Sekali dayung dua tiga pulau terlampaui, begitulah
agaknya kesempatan yang indah malam itu. Selain dapat menyaksikan penampilan
teater AKMR dan STSR, saya dapat pula menyaksikan Hang Kafrawi, Jefri Al Malay
dan Dawami Bukit Batu membaca puisi. Meski tak semua puisi harus
melengking-lengking (meminjam diksi dari Dawami Bukit Batu) namun perlu sekali-sekali
sajak-sajak dilengkingkan agar suara-suara yang katanya sudah merdeka itu
sampai ke telinga-telinga yang tertutup kotoran debu.
Monda sedang memaparkan tentang "Akibat Usul Tak Diperiksa" |
Penampilan utama dimulai pada pukul 22.10 WIB dengan
pemparan singkat dari Monda tentang naskah cerita yang ditulis oleh Jefri Al
Malay. Monda juga menyebutkan bahwa mereka juga banyak menimba ilmu dari (alm.)
Encik Dam, salah seorang seniman teater di Dumai. Dalam penjelasannya disebutkan
mereka akan memainkan teater bangsawan.

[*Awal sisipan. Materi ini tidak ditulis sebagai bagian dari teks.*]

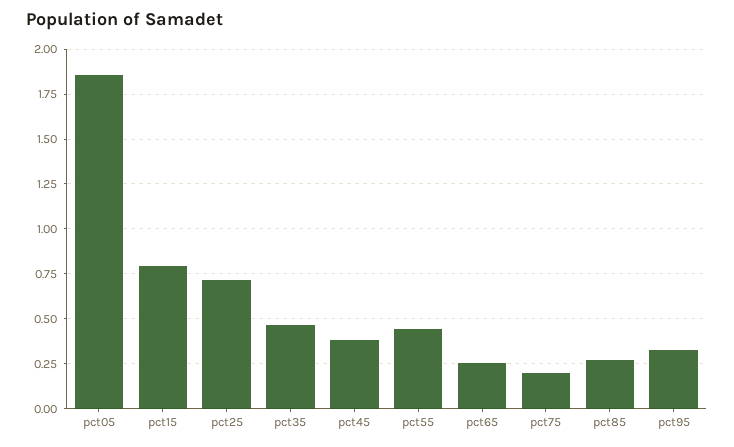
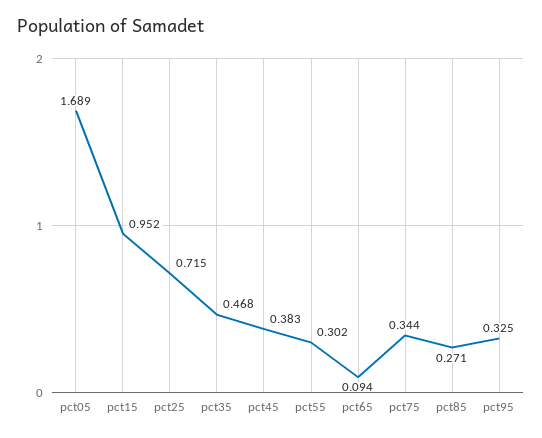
pct05: 1.85 -> 1.689
pct15: 0.8 -> 0.952
pct55: 0.45 -> 0.302
pct65: 0.25 -> 0.094
pct75: 0.2 -> 0.344

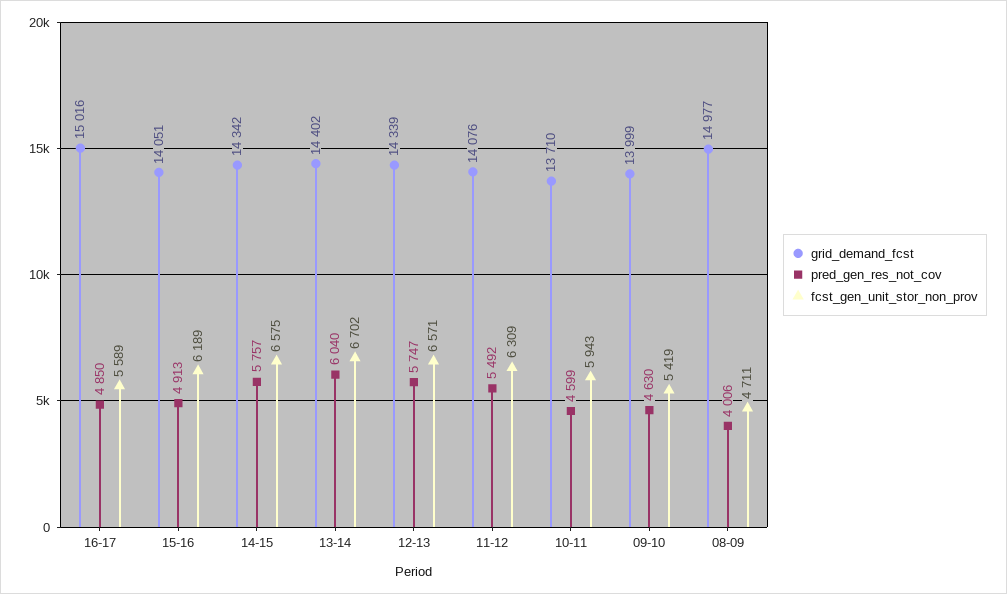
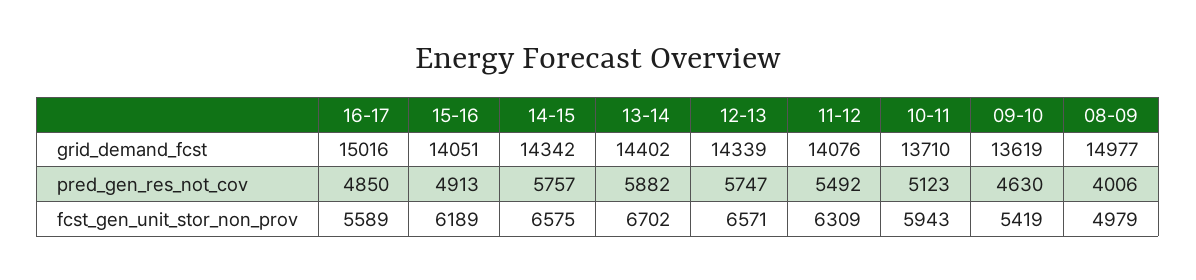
pred_gen_res_not_cov, 13-14: 6040 -> 5882
pred_gen_res_not_cov, 10-11: 4599 -> 5123
grid_demand_fcst, 09-10: 13999 -> 13619
fcst_gen_unit_stor_non_prov, 08-09: 4711 -> 4979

Tak begitu banyak yang saya ketahui
tentang teater bangsawan selain imaji-imaji bahwa teater bangsawan mempunyai
ciri khas dengan cerita dan busana istana, bangsawan dan kerajaan.
Jefri Al Malay berlakon sebagai Raja, Mando berlakon
sebagai Laksamana Senget, Deni Afriandi sebagai Laksamana Bingal/ Laksamana
Tengen, Eriyanto Hadi sebagai Mamanda Raja dan diiringi oleh tiga orang pemusik
serta dua orang penari sebagai dayang-dayang.
Dari kesan pertama terlihat bahwa teater bangsawan
yang dimainkan oleh Jefri Al Malay dan kawan-kawan adalah teater bangsawan
kontemporer. Hal ini dibuktikan dari penggunaan kostum yang cenderung pop.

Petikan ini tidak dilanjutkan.